I'm bi, but I'll be the first to admit the idea of two men together does nothing for me. I don't know that I'd want to watch if my husband was curious, although being there and knowing exactly what went on might be appealing.

I think you might have to bite the bullet and just tell her you're kind of curious about it. Focus on how she feels, and make sure she knows you're telling her because you love, respect her and don't want to hide anything from her. Even if she already know this stuff, tell her again...women need a lot of reassurance. Also tell her your fears.

In my case, I asked my husband what we should do about the curiosity and situation because I wasn't about to do anything behind his back. How did he feel? What did he think would be the best course of action? I don't know if it'll work for you, but I think it made him feel like he had some control over it and was reassuring that I wasn't going to do anything without his knowledge or consent. I was so scared, but as it turned out, he was very receptive, supportive, and encouraging.
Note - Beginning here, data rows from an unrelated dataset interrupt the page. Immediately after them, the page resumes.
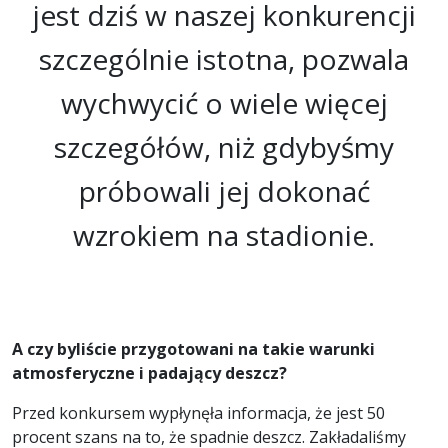
jest dziś w naszej konkurencji
szczególnie istotna, pozwala
wychwycić o wiele więcej
szczegółów, niż gdybyśmy
próbowali jej dokonać
wzrokiem na stadionie.
A czy byliście przygotowani na takie warunki
atmosferyczne i padający deszcz?
Przed konkursem wypłynęła informacja, że jest 50
procent szans na to, że spadnie deszcz. Zakładaliśmy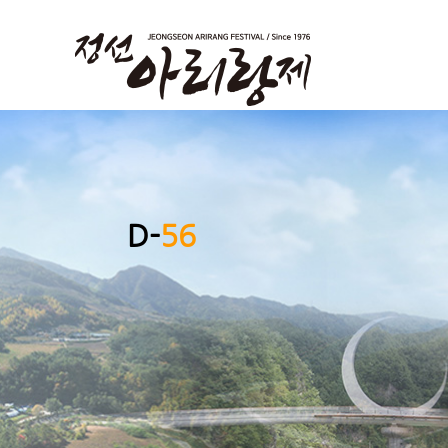
D-
56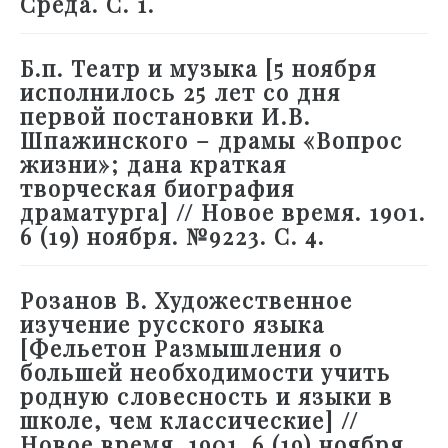
Среда. С. 1.
Б.п. Театр и музыка [5 ноября
исполнилось 25 лет со дня
первой постановки И.В.
Шпажинского – драмы «Вопрос
жизни»; дана краткая
творческая биография
драматурга] // Новое время. 1901.
6 (19) ноября. №9223. С. 4.
Розанов В. Художественное
изучение русского языка
[Фельетон Размышления о
большей необходимости учить
родную словесность и языки в
школе, чем классические] //
Новое время. 1901. 6 (19) ноября.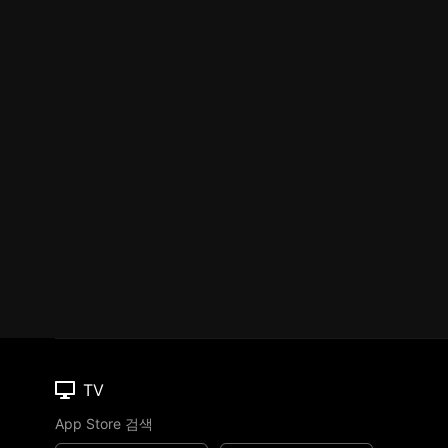
TV
App Store 검색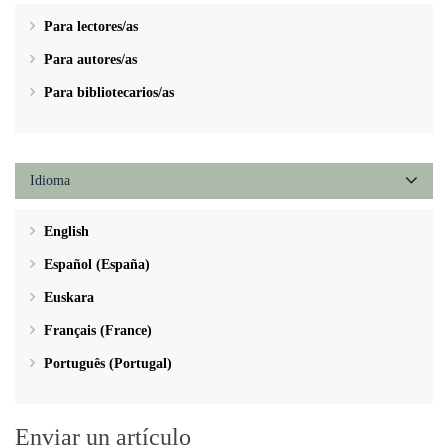
Para lectores/as
Para autores/as
Para bibliotecarios/as
Idioma
English
Español (España)
Euskara
Français (France)
Português (Portugal)
Enviar un artículo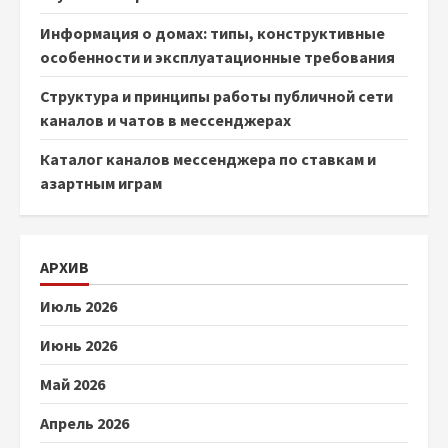
Информация о домах: типы, конструктивные
особенности и эксплуатационные требования
Структура и принципы работы публичной сети
каналов и чатов в мессенджерах
Каталог каналов мессенджера по ставкам и
азартным играм
АРХИВ
Июль 2026
Июнь 2026
Май 2026
Апрель 2026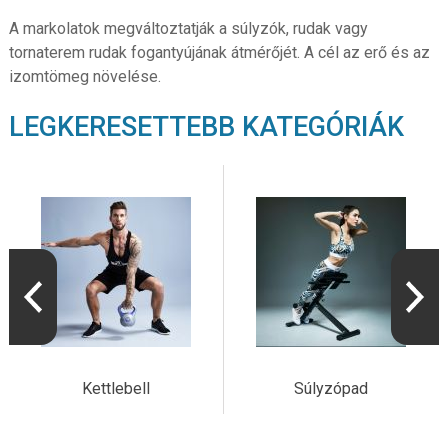
A markolatok megváltoztatják a súlyzók, rudak vagy
tornaterem rudak fogantyújának átmérőjét. A cél az erő és az
izomtömeg növelése.
LEGKERESETTEBB KATEGÓRIÁK
Kettlebell
Súlyzópad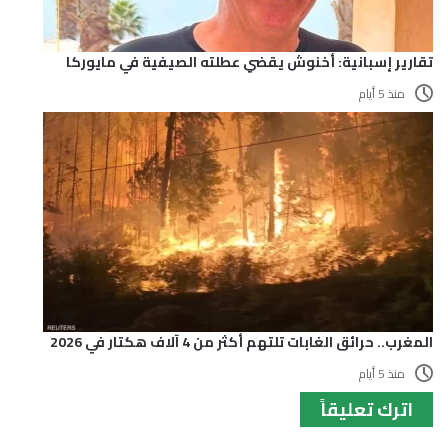
تقارير إسبانية: أخنوش يقضي عطلته الصيفية في مايوركا
منذ 5 أيام
المغرب.. حرائق الغابات تلتهم أكثر من 4 آلاف هكتار في 2026
منذ 5 أيام
اترك تعليقاً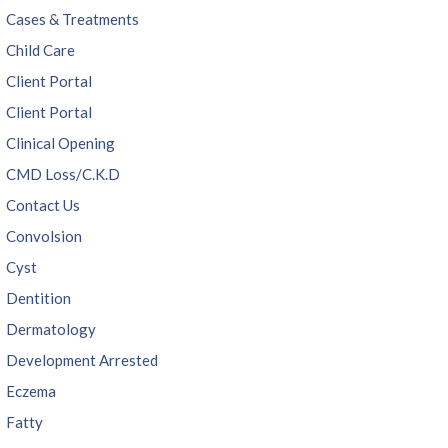
Cases & Treatments
Child Care
Client Portal
Client Portal
Clinical Opening
CMD Loss/C.K.D
Contact Us
Convolsion
Cyst
Dentition
Dermatology
Development Arrested
Eczema
Fatty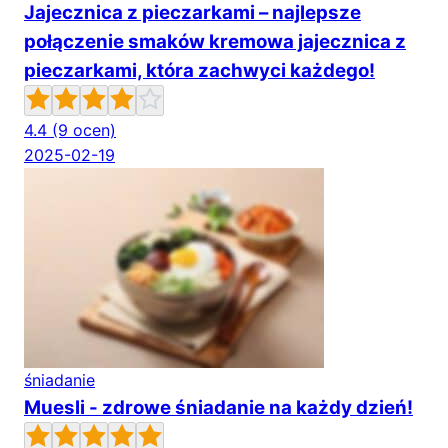
Jajecznica z pieczarkami – najlepsze
połączenie smaków kremowa jajecznica z
pieczarkami, która zachwyci każdego!
4.4
(9 ocen)
2025-02-19
śniadanie
Muesli - zdrowe śniadanie na każdy dzień!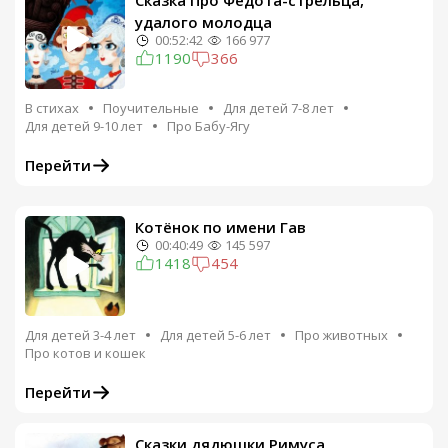
Сказка Про Федота-стрельца,
удалого молодца
00:52:42
166 977
1190
366
В стихах
Поучительные
Для детей 7-8 лет
Для детей 9-10 лет
Про Бабу-Ягу
Перейти
Котёнок по имени Гав
00:40:49
145 597
1418
454
Для детей 3-4 лет
Для детей 5-6 лет
Про животных
Про котов и кошек
Перейти
Сказки дядюшки Римуса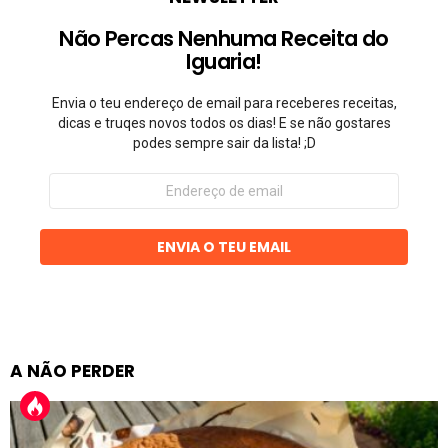
Não Percas Nenhuma Receita do
Iguaria!
Envia o teu endereço de email para receberes receitas,
dicas e truqes novos todos os dias! E se não gostares
podes sempre sair da lista! ;D
Endereço
de
email
ENVIA O TEU EMAIL
A NÃO PERDER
I hope your girlfriend feel the same way. :)
 
CPreston said:
Thanks for the advice. Yeah I know what you mean about involving her - but I have tried. We have a great sex life but i've tried intoducing the topic a few times but she always says that she finds the idea of gay sex (mm or ff) a turn off and it does nothing for her. Maybe i need to try harder and be more creative introducing the idea!

It disturbs me somewhat they way you put it that it does nothing for her. It's like saying that if she doesn't find it to be a turn on then it will not happen for either of you. Is the great sex in your marriage solely for her?

If the communication and trust isn't there then I'm afraid that your marriage is in trouble before it even starts. Just get her to listen to you and then talk to you about it.

Another thought, your bi curiosity might be like mine where it's something best left as a fantasy even if it is a strong one. I've found that I'm far too dominant to go too far with a man. umm. maybe.. Well, maybe I kissed a guy once and that was okay.

Who am I kidding.. do whatever makes you happy.